Could the listing below be returned exactly, with its pictures left out?
########
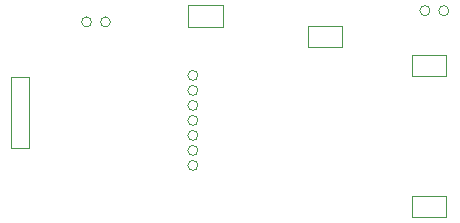
<source format=gbr>
%TF.GenerationSoftware,KiCad,Pcbnew,9.0.1*%
%TF.CreationDate,2025-04-09T10:04:17+05:30*%
%TF.ProjectId,ESPNut-D1,4553504e-7574-42d4-9431-2e6b69636164,0.1*%
%TF.SameCoordinates,Original*%
%TF.FileFunction,Other,User*%
%FSLAX46Y46*%
G04 Gerber Fmt 4.6, Leading zero omitted, Abs format (unit mm)*
G04 Created by KiCad (PCBNEW 9.0.1) date 2025-04-09 10:04:17*
%MOMM*%
%LPD*%
G01*
G04 APERTURE LIST*
%ADD10C,0.050000*%
G04 APERTURE END LIST*
D10*
X16424264Y13174000D02*
G75*
G02*
X15575736Y13174000I-424264J0D01*
G01*
X15575736Y13174000D02*
G75*
G02*
X16424264Y13174000I424264J0D01*
G01*
X16424264Y6824000D02*
G75*
G02*
X15575736Y6824000I-424264J0D01*
G01*
X15575736Y6824000D02*
G75*
G02*
X16424264Y6824000I424264J0D01*
G01*
X9023528Y17699264D02*
G75*
G02*
X8175000Y17699264I-424264J0D01*
G01*
X8175000Y17699264D02*
G75*
G02*
X9023528Y17699264I424264J0D01*
G01*
X16424264Y8094000D02*
G75*
G02*
X15575736Y8094000I-424264J0D01*
G01*
X15575736Y8094000D02*
G75*
G02*
X16424264Y8094000I424264J0D01*
G01*
X16424264Y9364000D02*
G75*
G02*
X15575736Y9364000I-424264J0D01*
G01*
X15575736Y9364000D02*
G75*
G02*
X16424264Y9364000I424264J0D01*
G01*
X37673528Y18653680D02*
G75*
G02*
X36825000Y18653680I-424264J0D01*
G01*
X36825000Y18653680D02*
G75*
G02*
X37673528Y18653680I424264J0D01*
G01*
X16424264Y10634000D02*
G75*
G02*
X15575736Y10634000I-424264J0D01*
G01*
X15575736Y10634000D02*
G75*
G02*
X16424264Y10634000I424264J0D01*
G01*
X34525000Y1155000D02*
X34525000Y2955000D01*
X34525000Y1155000D02*
X37425000Y1155000D01*
X37425000Y2955000D02*
X34525000Y2955000D01*
X37425000Y2955000D02*
X37425000Y1155000D01*
X34525000Y13145000D02*
X34525000Y14945000D01*
X34525000Y13145000D02*
X37425000Y13145000D01*
X37425000Y14945000D02*
X34525000Y14945000D01*
X37425000Y14945000D02*
X37425000Y13145000D01*
X36073528Y18655152D02*
G75*
G02*
X35225000Y18655152I-424264J0D01*
G01*
X35225000Y18655152D02*
G75*
G02*
X36073528Y18655152I424264J0D01*
G01*
X25725000Y15575000D02*
X25725000Y17375000D01*
X25725000Y15575000D02*
X28625000Y15575000D01*
X28625000Y17375000D02*
X25725000Y17375000D01*
X28625000Y17375000D02*
X28625000Y15575000D01*
X15625000Y17295000D02*
X15625000Y19095000D01*
X15625000Y17295000D02*
X18525000Y17295000D01*
X18525000Y19095000D02*
X15625000Y19095000D01*
X18525000Y19095000D02*
X18525000Y17295000D01*
X625000Y7000000D02*
X2125000Y7000000D01*
X2125000Y13000000D01*
X625000Y13000000D01*
X625000Y7000000D01*
X7423528Y17702208D02*
G75*
G02*
X6575000Y17702208I-424264J0D01*
G01*
X6575000Y17702208D02*
G75*
G02*
X7423528Y17702208I424264J0D01*
G01*
X16424264Y5554000D02*
G75*
G02*
X15575736Y5554000I-424264J0D01*
G01*
X15575736Y5554000D02*
G75*
G02*
X16424264Y5554000I424264J0D01*
G01*
X16424264Y11904000D02*
G75*
G02*
X15575736Y11904000I-424264J0D01*
G01*
X15575736Y11904000D02*
G75*
G02*
X16424264Y11904000I424264J0D01*
G01*
M02*

</source>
########
> Answer below:
<source format=gbr>
%TF.GenerationSoftware,KiCad,Pcbnew,9.0.1*%
%TF.CreationDate,2025-04-09T10:04:17+05:30*%
%TF.ProjectId,ESPNut-D1,4553504e-7574-42d4-9431-2e6b69636164,0.1*%
%TF.SameCoordinates,Original*%
%TF.FileFunction,Other,User*%
%FSLAX46Y46*%
G04 Gerber Fmt 4.6, Leading zero omitted, Abs format (unit mm)*
G04 Created by KiCad (PCBNEW 9.0.1) date 2025-04-09 10:04:17*
%MOMM*%
%LPD*%
G01*
G04 APERTURE LIST*
%ADD10C,0.050000*%
G04 APERTURE END LIST*
D10*
X16424264Y13174000D02*
G75*
G02*
X15575736Y13174000I-424264J0D01*
G01*
X15575736Y13174000D02*
G75*
G02*
X16424264Y13174000I424264J0D01*
G01*
X16424264Y6824000D02*
G75*
G02*
X15575736Y6824000I-424264J0D01*
G01*
X15575736Y6824000D02*
G75*
G02*
X16424264Y6824000I424264J0D01*
G01*
X9023528Y17699264D02*
G75*
G02*
X8175000Y17699264I-424264J0D01*
G01*
X8175000Y17699264D02*
G75*
G02*
X9023528Y17699264I424264J0D01*
G01*
X16424264Y8094000D02*
G75*
G02*
X15575736Y8094000I-424264J0D01*
G01*
X15575736Y8094000D02*
G75*
G02*
X16424264Y8094000I424264J0D01*
G01*
X16424264Y9364000D02*
G75*
G02*
X15575736Y9364000I-424264J0D01*
G01*
X15575736Y9364000D02*
G75*
G02*
X16424264Y9364000I424264J0D01*
G01*
X37673528Y18653680D02*
G75*
G02*
X36825000Y18653680I-424264J0D01*
G01*
X36825000Y18653680D02*
G75*
G02*
X37673528Y18653680I424264J0D01*
G01*
X16424264Y10634000D02*
G75*
G02*
X15575736Y10634000I-424264J0D01*
G01*
X15575736Y10634000D02*
G75*
G02*
X16424264Y10634000I424264J0D01*
G01*
X34525000Y1155000D02*
X34525000Y2955000D01*
X34525000Y1155000D02*
X37425000Y1155000D01*
X37425000Y2955000D02*
X34525000Y2955000D01*
X37425000Y2955000D02*
X37425000Y1155000D01*
X34525000Y13145000D02*
X34525000Y14945000D01*
X34525000Y13145000D02*
X37425000Y13145000D01*
X37425000Y14945000D02*
X34525000Y14945000D01*
X37425000Y14945000D02*
X37425000Y13145000D01*
X36073528Y18655152D02*
G75*
G02*
X35225000Y18655152I-424264J0D01*
G01*
X35225000Y18655152D02*
G75*
G02*
X36073528Y18655152I424264J0D01*
G01*
X25725000Y15575000D02*
X25725000Y17375000D01*
X25725000Y15575000D02*
X28625000Y15575000D01*
X28625000Y17375000D02*
X25725000Y17375000D01*
X28625000Y17375000D02*
X28625000Y15575000D01*
X15625000Y17295000D02*
X15625000Y19095000D01*
X15625000Y17295000D02*
X18525000Y17295000D01*
X18525000Y19095000D02*
X15625000Y19095000D01*
X18525000Y19095000D02*
X18525000Y17295000D01*
X625000Y7000000D02*
X2125000Y7000000D01*
X2125000Y13000000D01*
X625000Y13000000D01*
X625000Y7000000D01*
X7423528Y17702208D02*
G75*
G02*
X6575000Y17702208I-424264J0D01*
G01*
X6575000Y17702208D02*
G75*
G02*
X7423528Y17702208I424264J0D01*
G01*
X16424264Y5554000D02*
G75*
G02*
X15575736Y5554000I-424264J0D01*
G01*
X15575736Y5554000D02*
G75*
G02*
X16424264Y5554000I424264J0D01*
G01*
X16424264Y11904000D02*
G75*
G02*
X15575736Y11904000I-424264J0D01*
G01*
X15575736Y11904000D02*
G75*
G02*
X16424264Y11904000I424264J0D01*
G01*
M02*

</source>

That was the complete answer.